For the Birds – The New York Times

By Elise Coroneos

When I was in New York, I lived with a Dominican-born, Bronx-raised New Yorker. He had guided me through the ‘ins and outs’ of local and American life. So when we traveled to Sydney to hang in my native land, I looked forward to reciprocating the tour guide aspect of our relationship.

It is interesting to think about what someone will find unique about your native land.

Yes, there were the beaches. He was amazed at the sheer number of them. But I expected that.

Yes, he was impressed by our visit to my local doctor. When I pulled out a Medicare card (an Australian universal health care card) in order to ‘pay,’ it was like he’d just witnessed a new and wonderful world. But again, I expected that.

Yes, he was seriously surprised with just how multiethnic Sydney is. But I expected that too. The growth of Asian-Australian as an ethnic group is an evolution in motion that has not translated to the outside world quite yet.

But then there were the things that I didn’t expect, the largest of which was … the Australian bird life.
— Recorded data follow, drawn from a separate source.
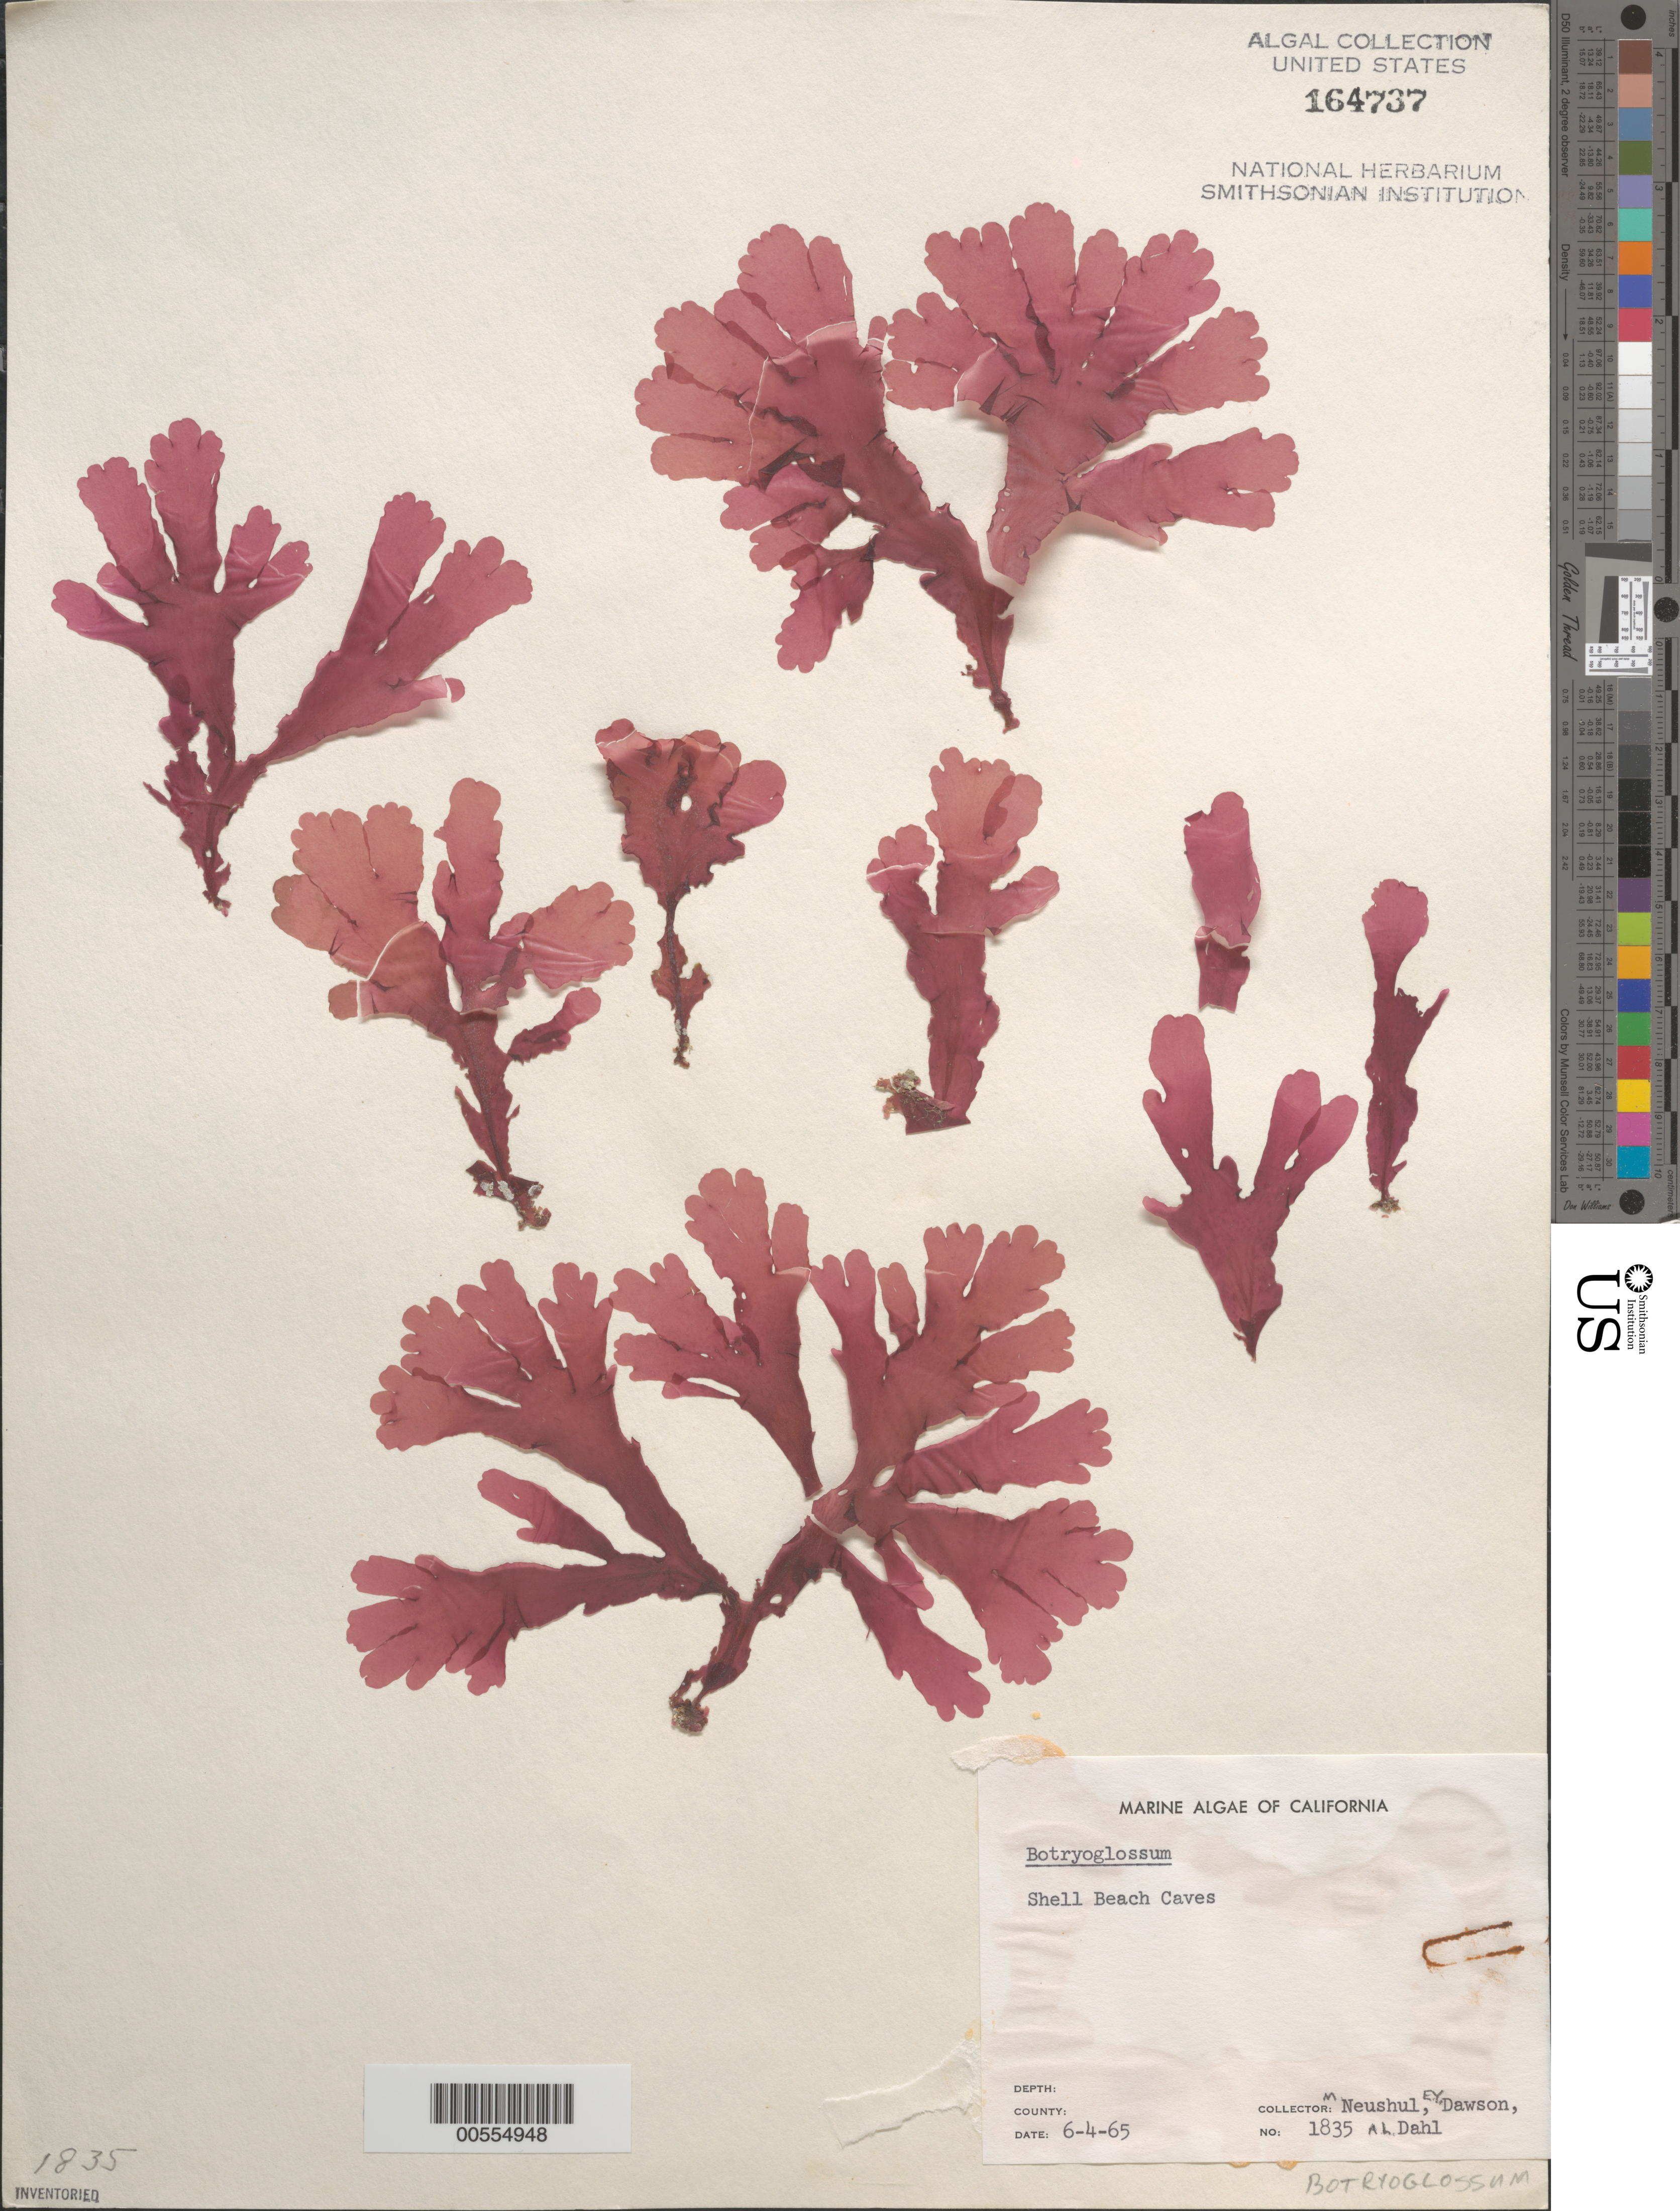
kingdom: Plantae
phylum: Rhodophyta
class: Florideophyceae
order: Ceramiales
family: Delesseriaceae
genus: Botryoglossum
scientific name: Botryoglossum sp.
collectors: M. Neushul, E. Y. Dawson & A. Dahl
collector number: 1835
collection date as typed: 04 Jun 1965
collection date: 1965-06-04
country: United States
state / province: California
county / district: San Luis Obispo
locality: Shell Beach caves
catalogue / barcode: US 164737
It seriously blew him away.

I had taken it for granted. As a person who grew up in suburban Sydney, I did not for a moment predict the impact it would have on him.

On our first day in Sydney, after freshening up after the long flight, we took a stroll down the street on which we were staying — about 15 minutes by car from the city center. While on this walk, we saw a cockatoo land in a small tree. Immediately, my partner said, “Look, someone’s pet got out.”

Of course, while trying not to laugh at his presumption, I immediately said, “No, they are native here. You will see them around.”

But it was such an alien idea to him, he could not accept it as fact. “No, no, that must be someone’s pet,” he said.

Suddenly, a flock of 12 or so cockatoos landed next to their mate in the same small tree. Vindication on my part. Sincere surprise on his.

Some may call it divine intervention, but I call it simply the reality of living in suburban Sydney.

Over the next couple of weeks, the cockatoos, the lorikeets, the kookaburras and other bird life blew him away. I had not expected this. For my Bronx-raised partner, who only knew animals in controlled environments such as zoos or as pets, it was sincerely amazing for him to witness the extent of free and thriving bird life in suburban Sydney.

“It’s like an aviary opened its doors and just let its contents out on this country,” he said.